_Requirement_.
Transcribe each of the entries exactly.

_Items from a data source_.
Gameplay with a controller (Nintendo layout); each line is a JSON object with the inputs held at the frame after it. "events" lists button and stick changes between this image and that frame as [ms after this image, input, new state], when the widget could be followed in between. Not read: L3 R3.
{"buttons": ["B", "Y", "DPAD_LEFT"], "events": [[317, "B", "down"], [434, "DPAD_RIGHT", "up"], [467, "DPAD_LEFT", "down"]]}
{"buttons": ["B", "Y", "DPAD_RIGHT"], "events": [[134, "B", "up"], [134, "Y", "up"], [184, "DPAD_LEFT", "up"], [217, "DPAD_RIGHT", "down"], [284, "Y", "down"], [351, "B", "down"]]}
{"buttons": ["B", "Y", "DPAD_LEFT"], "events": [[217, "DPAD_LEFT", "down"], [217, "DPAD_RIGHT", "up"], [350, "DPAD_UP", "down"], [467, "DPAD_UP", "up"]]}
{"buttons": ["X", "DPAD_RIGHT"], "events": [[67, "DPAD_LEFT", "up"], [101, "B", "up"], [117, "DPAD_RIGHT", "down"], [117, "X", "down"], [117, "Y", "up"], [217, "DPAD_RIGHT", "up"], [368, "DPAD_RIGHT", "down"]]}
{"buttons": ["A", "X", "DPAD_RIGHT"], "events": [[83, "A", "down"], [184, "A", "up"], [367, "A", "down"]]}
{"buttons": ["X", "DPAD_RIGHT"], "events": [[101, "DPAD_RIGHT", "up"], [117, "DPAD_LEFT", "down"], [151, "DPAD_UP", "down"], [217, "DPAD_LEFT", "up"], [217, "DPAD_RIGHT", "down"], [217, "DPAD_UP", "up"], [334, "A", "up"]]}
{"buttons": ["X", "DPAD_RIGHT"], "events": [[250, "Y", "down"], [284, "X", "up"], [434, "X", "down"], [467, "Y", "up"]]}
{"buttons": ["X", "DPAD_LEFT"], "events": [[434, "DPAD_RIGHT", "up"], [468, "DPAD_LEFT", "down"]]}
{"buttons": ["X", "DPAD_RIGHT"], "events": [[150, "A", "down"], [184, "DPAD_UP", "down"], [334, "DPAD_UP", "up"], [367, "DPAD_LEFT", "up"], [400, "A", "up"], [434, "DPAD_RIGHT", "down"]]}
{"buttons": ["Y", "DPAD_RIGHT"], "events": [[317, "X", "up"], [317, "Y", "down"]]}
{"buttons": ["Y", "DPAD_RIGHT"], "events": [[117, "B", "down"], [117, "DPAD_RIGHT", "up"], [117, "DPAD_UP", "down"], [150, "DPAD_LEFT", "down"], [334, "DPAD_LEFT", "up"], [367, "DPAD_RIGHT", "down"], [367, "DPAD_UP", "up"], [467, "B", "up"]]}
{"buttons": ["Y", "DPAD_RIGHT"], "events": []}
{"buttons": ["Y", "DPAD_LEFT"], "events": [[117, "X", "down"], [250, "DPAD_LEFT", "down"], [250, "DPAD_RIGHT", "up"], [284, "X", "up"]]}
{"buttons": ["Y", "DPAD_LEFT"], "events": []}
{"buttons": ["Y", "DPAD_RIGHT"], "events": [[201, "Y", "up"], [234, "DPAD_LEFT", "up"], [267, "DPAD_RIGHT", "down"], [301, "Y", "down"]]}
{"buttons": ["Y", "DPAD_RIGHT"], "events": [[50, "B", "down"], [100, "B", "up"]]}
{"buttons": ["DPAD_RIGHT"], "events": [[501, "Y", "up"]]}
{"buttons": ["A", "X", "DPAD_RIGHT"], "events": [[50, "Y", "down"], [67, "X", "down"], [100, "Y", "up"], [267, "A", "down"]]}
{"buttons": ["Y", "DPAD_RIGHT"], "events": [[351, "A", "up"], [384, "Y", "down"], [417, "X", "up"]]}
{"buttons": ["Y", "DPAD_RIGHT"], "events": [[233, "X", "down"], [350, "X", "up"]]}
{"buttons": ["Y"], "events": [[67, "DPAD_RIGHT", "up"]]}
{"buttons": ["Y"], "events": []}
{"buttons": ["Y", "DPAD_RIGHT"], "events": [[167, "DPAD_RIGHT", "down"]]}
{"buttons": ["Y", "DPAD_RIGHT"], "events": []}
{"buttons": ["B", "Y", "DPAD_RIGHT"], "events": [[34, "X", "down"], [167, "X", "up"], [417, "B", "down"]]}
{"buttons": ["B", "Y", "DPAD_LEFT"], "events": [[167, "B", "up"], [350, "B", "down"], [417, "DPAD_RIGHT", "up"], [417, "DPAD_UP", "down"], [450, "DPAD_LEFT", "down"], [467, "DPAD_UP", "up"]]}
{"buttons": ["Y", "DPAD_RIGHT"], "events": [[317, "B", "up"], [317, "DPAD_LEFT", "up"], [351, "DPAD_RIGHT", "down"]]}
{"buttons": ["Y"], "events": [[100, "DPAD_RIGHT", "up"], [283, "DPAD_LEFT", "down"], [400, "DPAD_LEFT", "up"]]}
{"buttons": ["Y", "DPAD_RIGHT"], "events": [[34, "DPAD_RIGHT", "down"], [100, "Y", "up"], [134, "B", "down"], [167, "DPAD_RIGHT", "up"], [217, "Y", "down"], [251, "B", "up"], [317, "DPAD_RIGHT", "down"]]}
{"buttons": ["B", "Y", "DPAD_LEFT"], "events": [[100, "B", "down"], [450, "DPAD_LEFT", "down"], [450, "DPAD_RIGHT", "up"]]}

_Solution_.
Gameplay with a controller (Nintendo layout); each line is a JSON object with the inputs held at the frame after it. "events" lists button and stick changes between this image and that frame as [ms after this image, input, new state], when the widget could be followed in between. Not read: L3 R3.
{"buttons": ["B", "Y", "DPAD_LEFT"], "events": [[317, "B", "down"], [434, "DPAD_RIGHT", "up"], [467, "DPAD_LEFT", "down"]]}
{"buttons": ["B", "Y", "DPAD_RIGHT"], "events": [[134, "B", "up"], [134, "Y", "up"], [184, "DPAD_LEFT", "up"], [217, "DPAD_RIGHT", "down"], [284, "Y", "down"], [351, "B", "down"]]}
{"buttons": ["B", "Y", "DPAD_LEFT"], "events": [[217, "DPAD_LEFT", "down"], [217, "DPAD_RIGHT", "up"], [350, "DPAD_UP", "down"], [467, "DPAD_UP", "up"]]}
{"buttons": ["X", "DPAD_RIGHT"], "events": [[67, "DPAD_LEFT", "up"], [101, "B", "up"], [117, "DPAD_RIGHT", "down"], [117, "X", "down"], [117, "Y", "up"], [217, "DPAD_RIGHT", "up"], [368, "DPAD_RIGHT", "down"]]}
{"buttons": ["A", "X", "DPAD_RIGHT"], "events": [[83, "A", "down"], [184, "A", "up"], [367, "A", "down"]]}
{"buttons": ["X", "DPAD_RIGHT"], "events": [[101, "DPAD_RIGHT", "up"], [117, "DPAD_LEFT", "down"], [151, "DPAD_UP", "down"], [217, "DPAD_LEFT", "up"], [217, "DPAD_RIGHT", "down"], [217, "DPAD_UP", "up"], [334, "A", "up"]]}
{"buttons": ["X", "DPAD_RIGHT"], "events": [[250, "Y", "down"], [284, "X", "up"], [434, "X", "down"], [467, "Y", "up"]]}
{"buttons": ["X", "DPAD_LEFT"], "events": [[434, "DPAD_RIGHT", "up"], [468, "DPAD_LEFT", "down"]]}
{"buttons": ["X", "DPAD_RIGHT"], "events": [[150, "A", "down"], [184, "DPAD_UP", "down"], [334, "DPAD_UP", "up"], [367, "DPAD_LEFT", "up"], [400, "A", "up"], [434, "DPAD_RIGHT", "down"]]}
{"buttons": ["Y", "DPAD_RIGHT"], "events": [[317, "X", "up"], [317, "Y", "down"]]}
{"buttons": ["Y", "DPAD_RIGHT"], "events": [[117, "B", "down"], [117, "DPAD_RIGHT", "up"], [117, "DPAD_UP", "down"], [150, "DPAD_LEFT", "down"], [334, "DPAD_LEFT", "up"], [367, "DPAD_RIGHT", "down"], [367, "DPAD_UP", "up"], [467, "B", "up"]]}
{"buttons": ["Y", "DPAD_RIGHT"], "events": []}
{"buttons": ["Y", "DPAD_LEFT"], "events": [[117, "X", "down"], [250, "DPAD_LEFT", "down"], [250, "DPAD_RIGHT", "up"], [284, "X", "up"]]}
{"buttons": ["Y", "DPAD_LEFT"], "events": []}
{"buttons": ["Y", "DPAD_RIGHT"], "events": [[201, "Y", "up"], [234, "DPAD_LEFT", "up"], [267, "DPAD_RIGHT", "down"], [301, "Y", "down"]]}
{"buttons": ["Y", "DPAD_RIGHT"], "events": [[50, "B", "down"], [100, "B", "up"]]}
{"buttons": ["DPAD_RIGHT"], "events": [[501, "Y", "up"]]}
{"buttons": ["A", "X", "DPAD_RIGHT"], "events": [[50, "Y", "down"], [67, "X", "down"], [100, "Y", "up"], [267, "A", "down"]]}
{"buttons": ["Y", "DPAD_RIGHT"], "events": [[351, "A", "up"], [384, "Y", "down"], [417, "X", "up"]]}
{"buttons": ["Y", "DPAD_RIGHT"], "events": [[233, "X", "down"], [350, "X", "up"]]}
{"buttons": ["Y"], "events": [[67, "DPAD_RIGHT", "up"]]}
{"buttons": ["Y"], "events": []}
{"buttons": ["Y", "DPAD_RIGHT"], "events": [[167, "DPAD_RIGHT", "down"]]}
{"buttons": ["Y", "DPAD_RIGHT"], "events": []}
{"buttons": ["B", "Y", "DPAD_RIGHT"], "events": [[34, "X", "down"], [167, "X", "up"], [417, "B", "down"]]}
{"buttons": ["B", "Y", "DPAD_LEFT"], "events": [[167, "B", "up"], [350, "B", "down"], [417, "DPAD_RIGHT", "up"], [417, "DPAD_UP", "down"], [450, "DPAD_LEFT", "down"], [467, "DPAD_UP", "up"]]}
{"buttons": ["Y", "DPAD_RIGHT"], "events": [[317, "B", "up"], [317, "DPAD_LEFT", "up"], [351, "DPAD_RIGHT", "down"]]}
{"buttons": ["Y"], "events": [[100, "DPAD_RIGHT", "up"], [283, "DPAD_LEFT", "down"], [400, "DPAD_LEFT", "up"]]}
{"buttons": ["Y", "DPAD_RIGHT"], "events": [[34, "DPAD_RIGHT", "down"], [100, "Y", "up"], [134, "B", "down"], [167, "DPAD_RIGHT", "up"], [217, "Y", "down"], [251, "B", "up"], [317, "DPAD_RIGHT", "down"]]}
{"buttons": ["B", "Y", "DPAD_LEFT"], "events": [[100, "B", "down"], [450, "DPAD_LEFT", "down"], [450, "DPAD_RIGHT", "up"]]}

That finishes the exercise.